Although angelfish do not normally bother other species that are tankmates, every combination of fish in a community tank must be carefully thought out. Large groupers are obviously not good tankmates for pygmy angels. Sometimes an individual fish doesn’t fit the typical behavior patterns of it species. An example is an emperor angel that is so aggressive it even attacks the aquarist’s hand. Angelfish placed in one of the popular mini-reef type of saltwater tanks will quickly consume many of the invertebrates that the mini-reef is so well suited to house. A possible exception to this appears to be pygmy angels of the genus Centropyge.
Angelfish are not particularly prone to disease, but they do develop problems from time to time. Aside from the normal bacterial and protozoan diseases that afflict all marine fish, there are some special problems to be aware of. Head and lateral line erosion syndrome (HLLE) is a disease problem common in angels, tangs and groupers. The disease is slow to develop and is rarely fatal, but it permanently scars the fish that have it.
It starts as tiny, light-colored areas on either side of the fish’s head, above and behind the eye.
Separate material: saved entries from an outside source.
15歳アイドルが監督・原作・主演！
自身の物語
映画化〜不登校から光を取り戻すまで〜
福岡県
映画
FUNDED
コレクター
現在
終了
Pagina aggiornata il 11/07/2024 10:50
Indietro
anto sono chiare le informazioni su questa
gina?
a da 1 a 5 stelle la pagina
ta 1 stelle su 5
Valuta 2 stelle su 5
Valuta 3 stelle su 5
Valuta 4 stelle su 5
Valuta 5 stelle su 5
After a time, actual pits develop in the skin of the fish. Eventually, the erosion spreads down the body of the fish along the lateral line. Numerous causes for this disease have been suggested, and there are just as many “cures.” Currently, the most promising way to control HLLE is to feed the fish foods high in vegetable fiber and supplement that food with vitamins.
A disease that is common in angels, clownfish and butterflyfish is Lymphocystis, which is characterized by lumpy gray-white growths on the fins of the fish that resemble cauliflower. Similar to warts on humans, this disease is rarely fatal and most treatments do more harm than good. Unless the growths appear on the mouth, which could inhibit feeding, it is best to do nothing. The growths will disappear in a month or two.
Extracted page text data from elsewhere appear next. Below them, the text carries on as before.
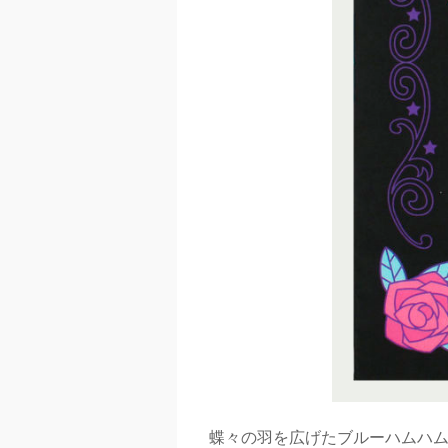
蝶々の羽を広げたブルーハムハ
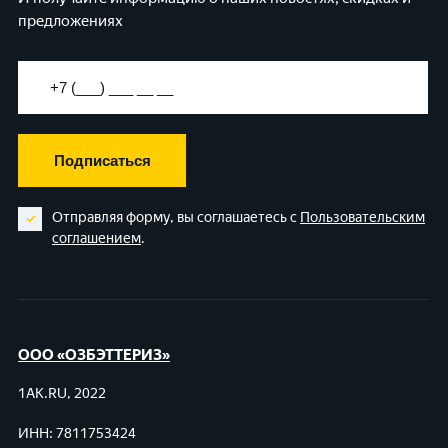
предложениях
Подписаться
Отправляя форму, вы соглашаетесь с
Пользовательским
соглашением
.
ООО «ОЗБЭТТЕРИЗ»
1AK.RU, 2022
ИНН: 7811753424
A more serious problem is pygmy angel bloat. The stricken fish develops edema and its body fills with fluid. This results in death in a very short time. The disease is most common in newly imported Centropyge angels, and may be the result of bacterial kidney disease. Internal bacterial diseases are extremely difficult to treat, usually requiring special antibiotic-treated foods.
Don’t let these descriptions of disease scare you away from keeping marine angelfish. If healthy fish are purchased, most aquarists will never have to deal with these problems.
By using the basic information presented here in combination with good fishkeeping skills, as well as your dealer’s advice and information from books on marine aquariums, you will develop the skills necessary for keeping marine angelfish. These beautiful fish will be the highlight of your saltwater aquarium.